Gipfeltreffen Trump/Kim

Schritt für Schritt statt Hauruck

von Redaktion

ALEXANDER WEBER

Politische Gipfeltreffen eignen sich nicht immer für eine rasche Kategorisierung in „Erfolg“ und „Scheitern“. Man denke etwa an das Treffen von US-Präsident Reagan und Sowjet-Generalsekretär Gorbatschow in Island 1986, das ohne Abkommen zu Ende ging, sich aber im Nachhinein als historischer Meilenstein auf dem Weg zum INF-Abrüstungsvertrag entpuppte. Auch beim Gipfel zwischen US-Präsident Trump und Nordkoreas Machthaber Kim Jong Un sollte man abwarten. Immerhin: Nach der PR-Show des ersten Treffens der beiden Alphamännnchen in Singapur, das vor allem dem Diktator Prestigegewinn brachte, wurde diesmal in Hanoi Tacheles in der Sache geredet, also über die Denuklearisierung der Halbinsel.

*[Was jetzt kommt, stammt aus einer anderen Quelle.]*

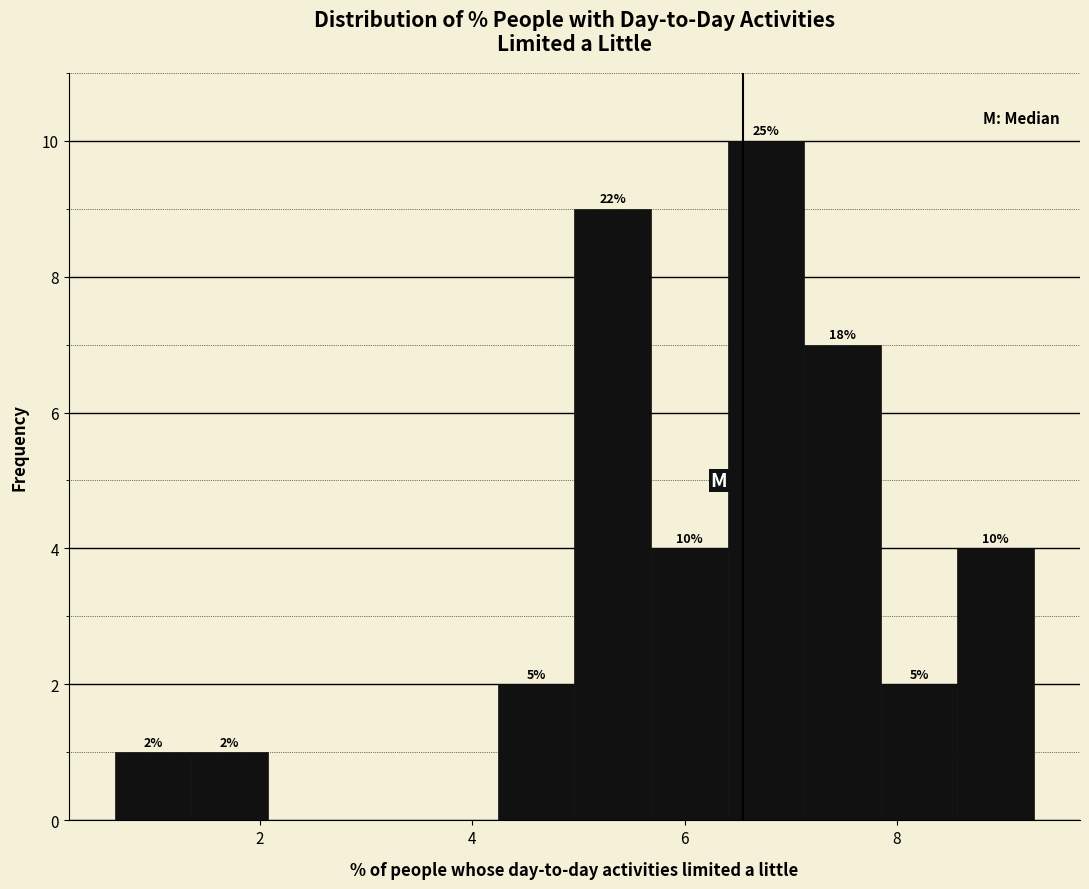

Around what value on the x-axis is the tallest bar? Give the approximate position of its centre, as read against the axis.

6.8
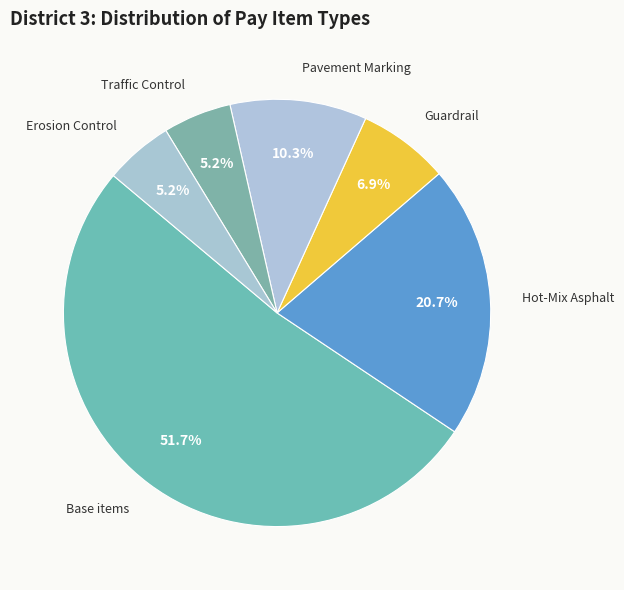

Count the number of slices in the pie.

6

Man muss schon sehr weltfremd sein, um zu glauben, dass Kim sich einfach auf einen Deal einlassen würde, wie er Trump offenbar vorschwebt: Verschrotte alle deine Atomwaffen und ich helfe dir dabei, aus Nordkorea ein Wirtschaftswunderland zu machen. In Kims Pokerblatt ist die atomare Karte die politische Lebensversicherung schlechthin, die ihn vor jenen Überraschungen schützt, wie sie seine atomwaffenblanken Diktatoren-Spezis Gaddafi und Saddam Hussein erlebt haben. Auch Trumps Vertragsuntreue im Atomdeal mit dem Iran macht den US-Präsidenten in den Augen Kims nicht vertrauenswürdiger. Trumps Konzept des „Geben und Nehmen“ ist deshalb zwar nicht falsch. Aber es lässt sich nicht mit einer Hauruck-Politik umsetzen, sondern erfordert Geduld und schrittweises Vorgehen. Keine Tugenden des Poltergeistes im Weißen Haus.